== Segment start ==
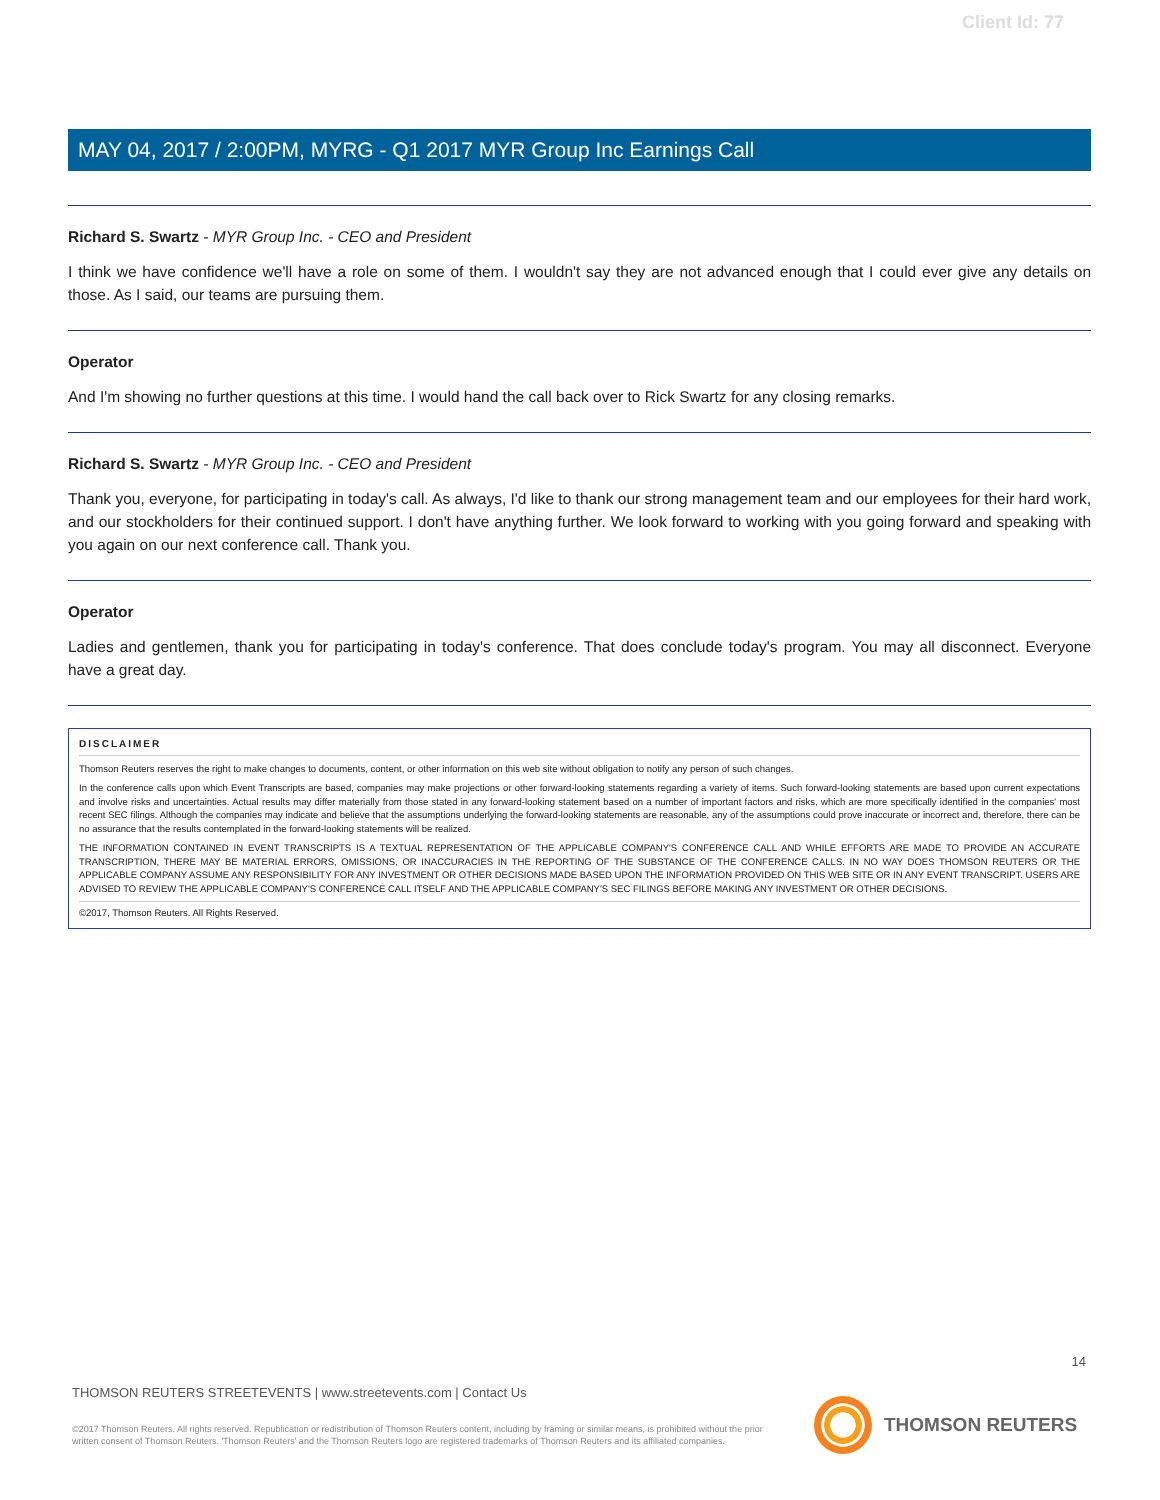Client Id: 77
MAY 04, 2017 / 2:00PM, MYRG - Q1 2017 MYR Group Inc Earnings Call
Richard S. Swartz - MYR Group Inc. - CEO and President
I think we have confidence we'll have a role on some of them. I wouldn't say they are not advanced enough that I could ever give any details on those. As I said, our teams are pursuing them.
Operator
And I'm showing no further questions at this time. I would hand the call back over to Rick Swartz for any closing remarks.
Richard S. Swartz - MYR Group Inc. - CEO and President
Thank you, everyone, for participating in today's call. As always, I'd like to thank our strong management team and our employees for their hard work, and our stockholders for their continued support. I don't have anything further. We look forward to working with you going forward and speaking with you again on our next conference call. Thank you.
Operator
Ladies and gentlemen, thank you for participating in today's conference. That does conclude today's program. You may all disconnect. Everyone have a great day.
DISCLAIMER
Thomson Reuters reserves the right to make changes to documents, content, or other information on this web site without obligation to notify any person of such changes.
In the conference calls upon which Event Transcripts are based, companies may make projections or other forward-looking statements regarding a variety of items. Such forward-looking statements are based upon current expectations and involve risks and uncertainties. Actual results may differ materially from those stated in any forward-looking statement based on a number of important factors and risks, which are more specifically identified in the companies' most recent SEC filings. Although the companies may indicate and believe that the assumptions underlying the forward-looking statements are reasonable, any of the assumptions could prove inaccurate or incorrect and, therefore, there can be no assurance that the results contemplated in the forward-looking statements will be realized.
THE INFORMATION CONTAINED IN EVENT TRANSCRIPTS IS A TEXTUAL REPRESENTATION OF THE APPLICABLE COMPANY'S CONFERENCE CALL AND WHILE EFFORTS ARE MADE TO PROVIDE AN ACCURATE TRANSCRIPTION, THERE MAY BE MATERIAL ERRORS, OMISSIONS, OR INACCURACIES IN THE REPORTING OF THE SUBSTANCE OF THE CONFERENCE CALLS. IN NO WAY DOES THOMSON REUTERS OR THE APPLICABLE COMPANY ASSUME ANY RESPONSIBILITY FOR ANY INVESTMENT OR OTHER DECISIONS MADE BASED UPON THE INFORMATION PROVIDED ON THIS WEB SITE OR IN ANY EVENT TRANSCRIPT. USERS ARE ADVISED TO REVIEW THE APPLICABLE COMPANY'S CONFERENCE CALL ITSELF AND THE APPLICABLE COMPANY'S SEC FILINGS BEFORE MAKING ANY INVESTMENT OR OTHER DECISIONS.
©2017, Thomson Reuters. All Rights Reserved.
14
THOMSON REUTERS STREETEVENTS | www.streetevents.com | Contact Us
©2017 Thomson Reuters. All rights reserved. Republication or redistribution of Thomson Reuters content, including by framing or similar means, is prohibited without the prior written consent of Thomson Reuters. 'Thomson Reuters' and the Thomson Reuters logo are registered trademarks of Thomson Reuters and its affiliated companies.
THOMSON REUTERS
== Segment end ==
• _WHAT YOU NEED TO DO_:
Everything in the records above except the pictures is to be reproduced word for word.

• _ANSWER SECTION_:
Client Id: 77
MAY 04, 2017 / 2:00PM, MYRG - Q1 2017 MYR Group Inc Earnings Call
Richard S. Swartz - MYR Group Inc. - CEO and President
I think we have confidence we'll have a role on some of them. I wouldn't say they are not advanced enough that I could ever give any details on those. As I said, our teams are pursuing them.
Operator
And I'm showing no further questions at this time. I would hand the call back over to Rick Swartz for any closing remarks.
Richard S. Swartz - MYR Group Inc. - CEO and President
Thank you, everyone, for participating in today's call. As always, I'd like to thank our strong management team and our employees for their hard work, and our stockholders for their continued support. I don't have anything further. We look forward to working with you going forward and speaking with you again on our next conference call. Thank you.
Operator
Ladies and gentlemen, thank you for participating in today's conference. That does conclude today's program. You may all disconnect. Everyone have a great day.
DISCLAIMER
Thomson Reuters reserves the right to make changes to documents, content, or other information on this web site without obligation to notify any person of such changes.
In the conference calls upon which Event Transcripts are based, companies may make projections or other forward-looking statements regarding a variety of items. Such forward-looking statements are based upon current expectations and involve risks and uncertainties. Actual results may differ materially from those stated in any forward-looking statement based on a number of important factors and risks, which are more specifically identified in the companies' most recent SEC filings. Although the companies may indicate and believe that the assumptions underlying the forward-looking statements are reasonable, any of the assumptions could prove inaccurate or incorrect and, therefore, there can be no assurance that the results contemplated in the forward-looking statements will be realized.
THE INFORMATION CONTAINED IN EVENT TRANSCRIPTS IS A TEXTUAL REPRESENTATION OF THE APPLICABLE COMPANY'S CONFERENCE CALL AND WHILE EFFORTS ARE MADE TO PROVIDE AN ACCURATE TRANSCRIPTION, THERE MAY BE MATERIAL ERRORS, OMISSIONS, OR INACCURACIES IN THE REPORTING OF THE SUBSTANCE OF THE CONFERENCE CALLS. IN NO WAY DOES THOMSON REUTERS OR THE APPLICABLE COMPANY ASSUME ANY RESPONSIBILITY FOR ANY INVESTMENT OR OTHER DECISIONS MADE BASED UPON THE INFORMATION PROVIDED ON THIS WEB SITE OR IN ANY EVENT TRANSCRIPT. USERS ARE ADVISED TO REVIEW THE APPLICABLE COMPANY'S CONFERENCE CALL ITSELF AND THE APPLICABLE COMPANY'S SEC FILINGS BEFORE MAKING ANY INVESTMENT OR OTHER DECISIONS.
©2017, Thomson Reuters. All Rights Reserved.
14
THOMSON REUTERS STREETEVENTS | www.streetevents.com | Contact Us
©2017 Thomson Reuters. All rights reserved. Republication or redistribution of Thomson Reuters content, including by framing or similar means, is prohibited without the prior written consent of Thomson Reuters. 'Thomson Reuters' and the Thomson Reuters logo are registered trademarks of Thomson Reuters and its affiliated companies.
THOMSON REUTERS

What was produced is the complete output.